Third Pillar Emphasizes Participatory Research
“Collaborating internationally is important. Researchers/institutions from the US or UK will need the cooperation and collaboration of countries like India to develop better diagnostics and regimens. Right now we have two new drugs-Bedaquiline and refapitine and a new diagnostic tool-the GeneXpert. We must help countries needing them to implement them. So it is an international global call to national people to find ways and means on how to better implement new diagnostics and regimens. We are also calling for universal drug susceptibility tests in all countries which will help in controlling drug resistant TB,” he said.

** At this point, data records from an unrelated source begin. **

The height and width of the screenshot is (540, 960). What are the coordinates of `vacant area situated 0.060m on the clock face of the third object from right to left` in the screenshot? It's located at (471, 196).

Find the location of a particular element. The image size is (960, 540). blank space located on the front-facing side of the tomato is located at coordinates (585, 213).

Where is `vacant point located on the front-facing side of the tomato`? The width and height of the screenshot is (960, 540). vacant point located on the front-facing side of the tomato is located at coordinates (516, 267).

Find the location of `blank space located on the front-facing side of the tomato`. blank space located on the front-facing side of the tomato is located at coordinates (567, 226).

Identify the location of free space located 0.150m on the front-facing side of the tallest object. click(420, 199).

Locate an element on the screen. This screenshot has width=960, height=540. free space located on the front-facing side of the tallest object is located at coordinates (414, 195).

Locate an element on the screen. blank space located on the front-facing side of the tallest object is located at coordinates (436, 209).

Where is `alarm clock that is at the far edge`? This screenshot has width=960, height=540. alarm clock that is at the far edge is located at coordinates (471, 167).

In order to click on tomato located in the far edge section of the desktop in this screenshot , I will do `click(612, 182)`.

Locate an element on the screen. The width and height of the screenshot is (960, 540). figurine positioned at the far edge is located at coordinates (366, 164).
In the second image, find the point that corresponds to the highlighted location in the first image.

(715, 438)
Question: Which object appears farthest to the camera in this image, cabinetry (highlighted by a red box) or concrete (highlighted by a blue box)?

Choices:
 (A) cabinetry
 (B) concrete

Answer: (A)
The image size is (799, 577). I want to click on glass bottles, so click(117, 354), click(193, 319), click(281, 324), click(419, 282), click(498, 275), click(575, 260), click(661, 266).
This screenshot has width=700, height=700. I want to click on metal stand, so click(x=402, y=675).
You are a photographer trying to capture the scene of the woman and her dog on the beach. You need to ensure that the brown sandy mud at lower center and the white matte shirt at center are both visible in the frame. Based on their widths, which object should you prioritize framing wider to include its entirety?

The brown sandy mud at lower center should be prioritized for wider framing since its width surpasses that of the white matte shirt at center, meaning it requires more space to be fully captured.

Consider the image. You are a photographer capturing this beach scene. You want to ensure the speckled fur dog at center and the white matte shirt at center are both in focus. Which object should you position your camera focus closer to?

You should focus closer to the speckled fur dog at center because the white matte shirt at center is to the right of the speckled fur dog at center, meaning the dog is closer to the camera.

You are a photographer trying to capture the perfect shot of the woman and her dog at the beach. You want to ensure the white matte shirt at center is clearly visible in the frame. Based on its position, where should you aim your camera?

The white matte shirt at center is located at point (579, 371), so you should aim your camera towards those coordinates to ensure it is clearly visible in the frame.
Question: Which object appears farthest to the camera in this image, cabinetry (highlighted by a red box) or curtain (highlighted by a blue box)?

These out-of-box solutions assume greater significance in the context of the Global TB Report 2014, published by the WHO on 22nd October 2014, which shows that, of the estimated 9 million people who developed TB in 2013 (including 1.1 million people living with HIV), 56% were in the South-East Asia and Western Pacific Regions. India and China alone accounted for 24% and 11% of the total cases respectively. The report concedes that even though an estimated 37 million lives were saved between 2000 and 2013, the death toll from the disease is still unacceptably high (1.5 million people died from TB in 2013) and an acceleration in current rates of decline is needed to meet all targets.
WHO Global TB Symposium
A Global TB Symposium is being organized by the WHO at the 45th Union World Conference on Lung Health in Barcelona to dwell upon out-of-the-box actions needed to take forward the new TB strategy through country adaptations of quality TB prevention, care and control for a TB free world. The strategy will fail if it is formulaically applied in all settings. Defining the right course for adaptation in 2015, and initiating a rapid pace for implementation from early 2016, will be essential. Business as usual can no longer be enough. Out-of-the-box actions being taken by some governments, partners and communities demonstrate that the unusual is possible. All that is needed is the political impetus to succeed.